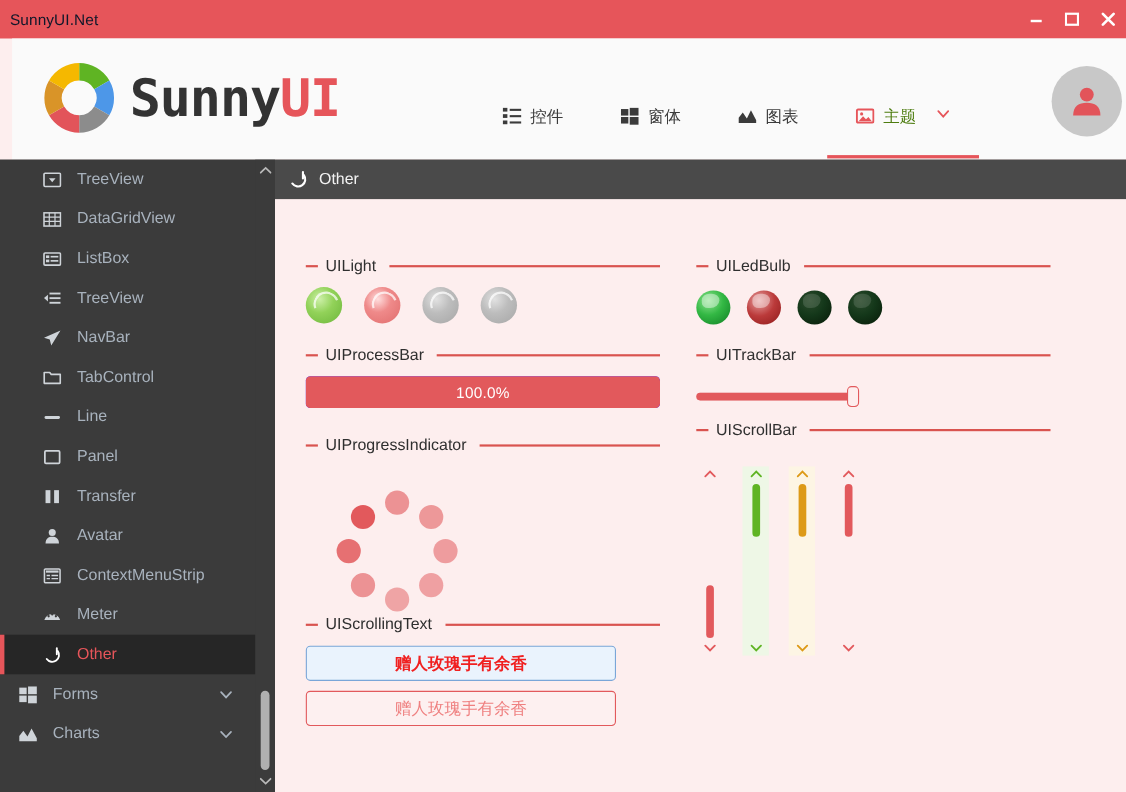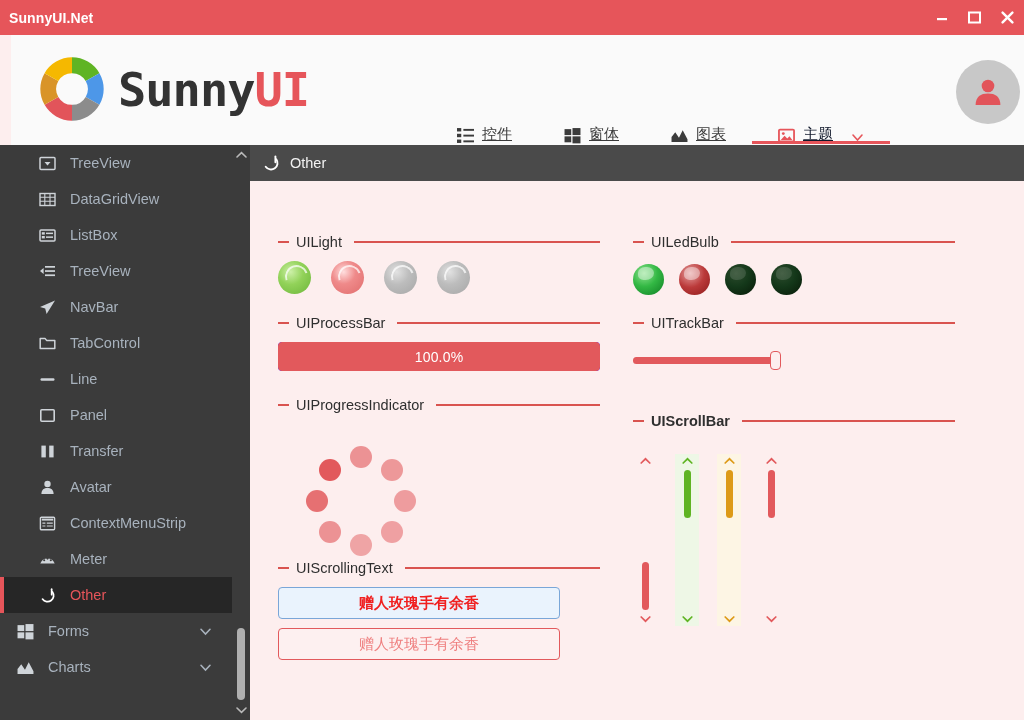--- a/index.html
+++ b/index.html
@@ -17,7 +17,7 @@
     display: flex; align-items: center;
   }
   .titlebar-text {
-    color: #ffffff; font-size: 14px; padding-left: 9px; letter-spacing: .1px; font-weight: bold;
+    color: #0f172a; font-size: 14px; padding-left: 9px; letter-spacing: .1px;
   }
   .win-buttons {
     position: absolute; right: 0; top: 0; height: 35px;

= = = = = = =

Task requirements: Lines of the material that contain the word "left" are to be gathered.

Problem solution:
-    color: #ffffff; font-size: 14px; padding-left: 9px; letter-spacing: .1px; font-weight: bold;
+    color: #0f172a; font-size: 14px; padding-left: 9px; letter-spacing: .1px;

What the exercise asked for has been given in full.